Talliofi implements a local-first architecture where IndexedDB serves as the primary source of truth rather than a remote server. The system achieves a functional load time of under 200ms by eliminating the need for initial API calls and authentication handshakes.

Why This Matters

Standard web architectures treat the server as the canonical state, forcing users to accept privacy risks and latency as the inevitable cost of admission. By inverting this model, local-first systems ensure that applications remain fully functional during network outages and maintain data longevity even if the service provider ceases to exist, addressing the fundamental privacy paradox of modern financial software.

Key Insights

  • Local-first software treats data on the device as the source of truth and sync as a convenience, a principle defined by Ink & Switch in 2019.
  • Talliofi utilizes Dexie as a TypeScript wrapper for IndexedDB, managing an 11-table schema that supports sequential migrations and compound indexing.
  • The system implements 600,000 PBKDF2 iterations for key derivation, adhering to OWASP recommendations to mitigate brute-force attacks.
  • TanStack Query is utilized as an in-memory cache for local database queries rather than as a network fetching tool, optimizing rendering performance.
  • Conflict resolution follows a last-writer-wins strategy using a local changelog table to manage create, update, and delete operations asynchronously.

Working Examples

The IndexedDB schema implementation using Dexie for local-first data persistence.

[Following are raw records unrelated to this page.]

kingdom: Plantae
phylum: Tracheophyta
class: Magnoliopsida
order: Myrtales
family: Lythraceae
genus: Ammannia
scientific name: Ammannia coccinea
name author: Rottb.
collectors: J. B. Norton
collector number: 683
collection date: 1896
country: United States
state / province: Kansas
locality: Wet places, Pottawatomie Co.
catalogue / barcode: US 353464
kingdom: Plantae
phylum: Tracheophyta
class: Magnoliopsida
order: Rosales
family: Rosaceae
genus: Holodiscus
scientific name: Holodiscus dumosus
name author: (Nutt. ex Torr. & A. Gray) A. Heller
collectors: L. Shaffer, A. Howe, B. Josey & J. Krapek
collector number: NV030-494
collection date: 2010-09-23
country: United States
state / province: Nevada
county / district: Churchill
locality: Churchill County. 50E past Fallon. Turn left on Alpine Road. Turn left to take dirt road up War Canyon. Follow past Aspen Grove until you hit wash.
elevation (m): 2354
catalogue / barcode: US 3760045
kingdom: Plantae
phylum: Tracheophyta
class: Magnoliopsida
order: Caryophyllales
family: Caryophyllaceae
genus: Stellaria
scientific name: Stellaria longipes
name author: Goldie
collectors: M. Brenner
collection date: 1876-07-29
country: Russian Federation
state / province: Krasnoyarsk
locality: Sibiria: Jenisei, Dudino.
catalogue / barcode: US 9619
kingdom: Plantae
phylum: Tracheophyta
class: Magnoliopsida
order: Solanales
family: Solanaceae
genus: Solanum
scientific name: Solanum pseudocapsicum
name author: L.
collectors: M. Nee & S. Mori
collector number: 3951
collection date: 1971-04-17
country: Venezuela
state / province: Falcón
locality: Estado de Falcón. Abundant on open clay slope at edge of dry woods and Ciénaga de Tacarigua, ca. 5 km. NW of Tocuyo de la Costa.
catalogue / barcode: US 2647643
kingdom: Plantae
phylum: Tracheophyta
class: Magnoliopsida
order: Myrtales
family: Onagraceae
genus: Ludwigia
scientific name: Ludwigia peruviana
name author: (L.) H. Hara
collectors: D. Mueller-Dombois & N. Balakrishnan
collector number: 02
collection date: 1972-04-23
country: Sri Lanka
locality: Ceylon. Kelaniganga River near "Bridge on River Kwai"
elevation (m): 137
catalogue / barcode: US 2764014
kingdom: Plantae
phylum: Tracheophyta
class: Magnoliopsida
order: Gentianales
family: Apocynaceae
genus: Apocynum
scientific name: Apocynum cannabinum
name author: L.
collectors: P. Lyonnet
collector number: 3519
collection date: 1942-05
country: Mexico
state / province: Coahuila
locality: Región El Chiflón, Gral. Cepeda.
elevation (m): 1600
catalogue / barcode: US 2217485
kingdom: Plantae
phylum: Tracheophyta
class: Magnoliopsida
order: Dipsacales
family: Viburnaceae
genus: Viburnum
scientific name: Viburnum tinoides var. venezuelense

export class TalliofiDatabase extends Dexie {
plans!: Table<Plan, string>;
expenses!: Table<ExpenseItem, string>;
goals!: Table<Goal, string>;
assets!: Table<Asset, string>;
liabilities!: Table<Liability, string>;
snapshots!: Table<MonthlySnapshot, string>;
netWorthSnapshots!: Table<NetWorthSnapshot, string>;
changelog!: Table<ChangeLogEntry, string>;
recurringTemplates!: Table<RecurringTemplate, string>;
attachments!: Table<ExpenseAttachment, string>;
vault!: Table<EncryptedVaultRecord, string>;
}

Client-side key derivation using the native Web Crypto API and OWASP-recommended PBKDF2 iterations.

export async function deriveKey(password: string, salt: Uint8Array): Promise<CryptoKey> {
  const encoder = new TextEncoder();
  const keyMaterial = await crypto.subtle.importKey('raw', encoder.encode(password), 'PBKDF2', false, ['deriveKey']);
  return crypto.subtle.deriveKey(
    { name: 'PBKDF2', salt, iterations: 600000, hash: 'SHA-256' },
    keyMaterial,
    { name: 'AES-GCM', length: 256 },
    false,
    ['encrypt', 'decrypt']
  );
}

Practical Applications

  • Use case: Achieving sub-200ms application startup times by reading from local IndexedDB storage instead of remote APIs. Pitfall: Neglecting compound indexes in IndexedDB can cause performance degradation during large date-range queries.
  • Use case: Implementing zero-knowledge sync using a ‘Bring Your Own Supabase’ model to ensure the service provider never sees raw user data. Pitfall: Relying on external JavaScript crypto libraries instead of the native Web Crypto API increases the application’s attack surface and supply-chain risk.
  • Use case: Utilizing a repo router to switch between local, cloud, and encrypted storage modes without changing UI components. Pitfall: Storing large binary files like receipts as base64 strings in IndexedDB can lead to storage limit issues compared to dedicated blob storage.